Mr. Jones once wrote that he had given up with the hickories "in disgust." So far as is known, he never used any stock for hickories other than pecan, which grew well, made good unions and generally outgrew the scions. John Hershey, however, says this is not a good combination, but there are too many trees of Jones' propagation about the country, to accept Hershey's verdict altogether. Carl Weschcke[23], of St. Paul, uses bitternut largely or entirely; if it is a mistake, it will be expensive. Hickories are slow to grow and one gets too few nuts at best. It takes a lifetime to get even small crops, and for our part, we want no bitternuts on the place. Too often shagbarks fail to unite with bitternut and frequently they are short-lived.

In 1916 Mr. Jones propagated and introduced the Beaver hickory, from central Pennsylvania, a supposed bitternut-shagbark cross. It proved of little value and soon disappeared. The Fairbanks from northeast Iowa, a similar cross, was introduced the same year. It was one of the prettiest of all hybrids and stood up about the longest, but it had too much bitterness in the pellicle encasing the kernel and was much subject to weevil injury.
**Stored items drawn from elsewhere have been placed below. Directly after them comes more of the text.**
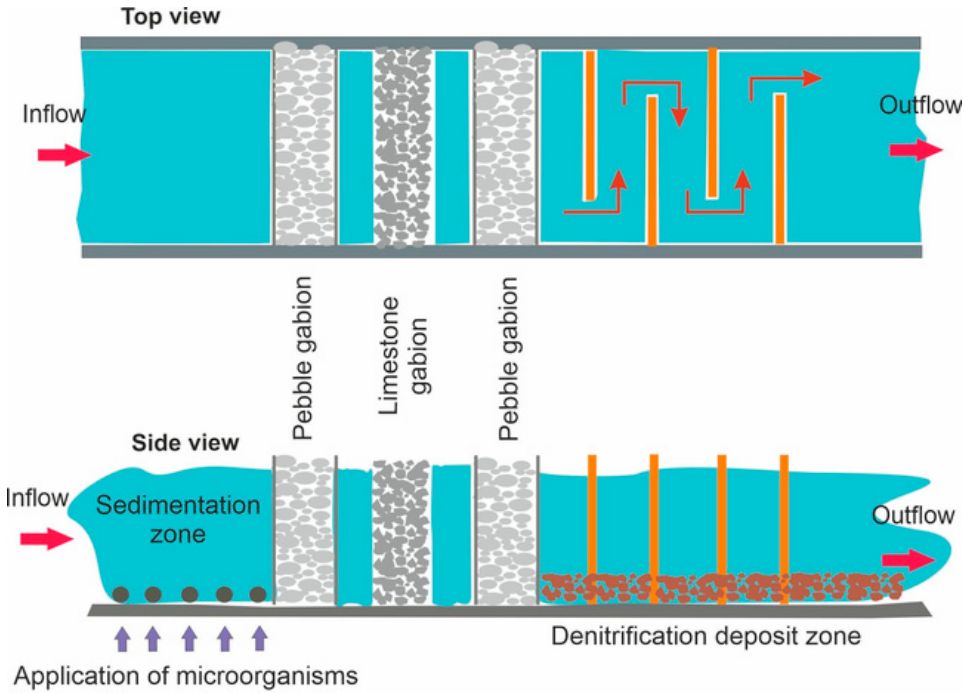
Figure 3. Overview of section B located on the Struga Gnie ź nie ń ska watercourse with the following segments: 1—sedimentation and biological activity segment—the place of application of the Micro- Dictum preparation; 2—filtration segment with stone gabions and mineral filter; 3—denitrification and slow flow segment with the applied denitrification deposit (the segments were described in detail in the beginning of Section 2.2).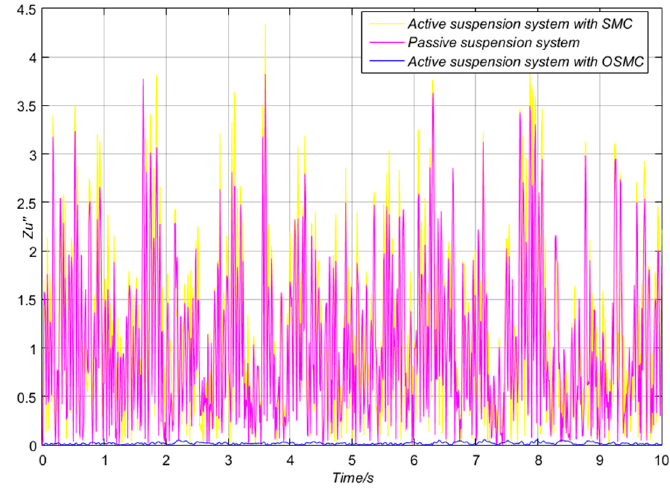
Figure 9. Comparison of the three suspension systems’ vertical acceleration.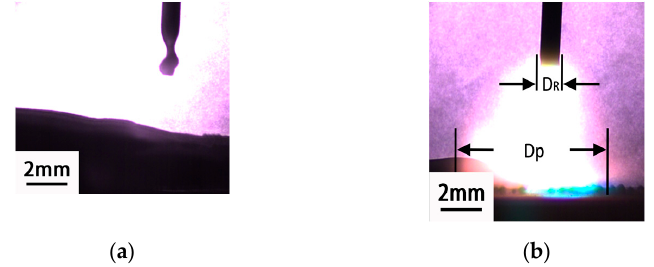
Figure 5. ( a ) Complete filtering out of the arc; ( b ) typical nature of arc profile.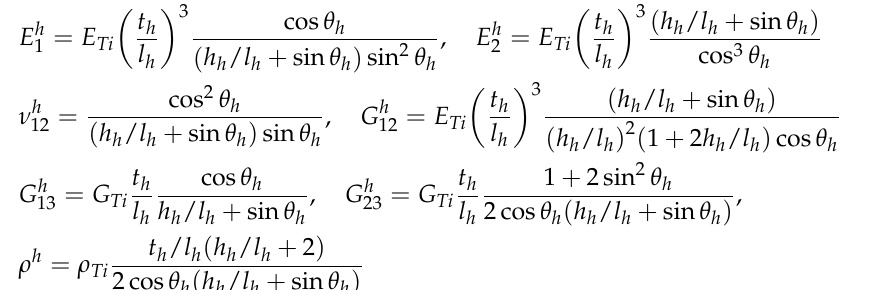
for ( θ 1 / θ 1 / θ 2 ) s 13 for (20/ − 20/ θ 2 ) s 13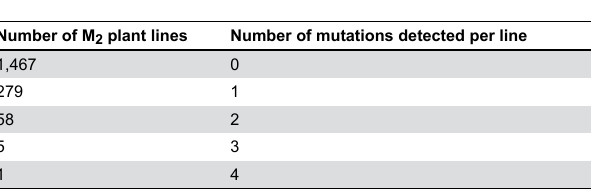
Table 3. Number of mutations per plant in regions screened.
+Efforts with Persian Walnuts+

Many varieties of Persian (English) walnut were propagated and brought into bearing. Mr. Jones included a majority of the varieties brought into the country from France by Felix Gillet, of Nevada City, Calif., as early as 1870. There were Franquette, Mayette, Meylan, Parisienne, and a cutleaf variety which appears to have had no other name. A California variety of which he thought well for a number of years was Eureka, a western introduction of 1908. He propagated a number of eastern varieties such as Lancaster (Alpine) in 1913, although credit went to Mr. Rush; Boston, from Massachusetts, also in 1913; Ontario, from Canada, in 1914; and probably others. He obtained Chinese walnuts, from P. Wang, Kinsan Arboretum, Shanghai, and sold seedlings at wholesale. These were an Asiatic form of Juglans regia. He limed the soil, and thought the effects were beneficial. In this he was warmly supported by T. P. Littlepage and more recently by growers in Northern Ohio; but lately liming has not been found beneficial in Italy. All in all, however, the Persian walnut was not particularly dependable, and during the last few years the nursery which he left discontinued selling Persian walnut trees. In the East, the trees of older varieties usually were little more than interesting novelties.

+He Tried the Chinese Chestnut+

The Chinese chestnut was tried for a few years; but as so often happens with this species, nursery trees died badly in winter and Mr. Jones thought it due to blight, a disease which was then sweeping his part of the country, taking its mortal toll of both American and European species. However, blight does not seriously attack young trees and it is more likely that death was caused by a combination of summer drouth and winter cold; but no matter, the trees perished and the result was the same.

+First Heartnut Grafts+

Mr. Jones tried the butternut and there is still one tree in the experimental planting east of the residence. It is Aiken, from New England, and was first propagated by him in 1918. It proved disappointing. He grafted the first heartnut ever grafted of any kind insofar as is known, the Lancaster, in 1918. The only other heartnut for which he received full credit for first propagation was Faust, obtained from a dentist, Dr. 0. D. Faust, Bamberg, S. C., in 1918. Others that he was doubtless first to propagate, but for which credit went to the owners of the parent trees, were Bates and Stranger in 1919, both from R. Bates, Jackson, Aiken County, S. C., and Ritchie, a Virginia variety found by John W. Ritchie of Flemington, N. J., in 1918.

However, heartnuts are seldom heavy bearers and the trees do not grow large or live long. In Japan the wood is sometimes used for gunstocks but only because better material is unavailable. Heartnuts have practically no market where other kinds of nuts can be had and the trees are much subject to "bunch" disease. To an enormous extent the trees have been sold to unsuspecting people of the South and East as "English" walnuts.

[Footnote 23: See Weschcke's paper, elsewhere in this report.—Ed.]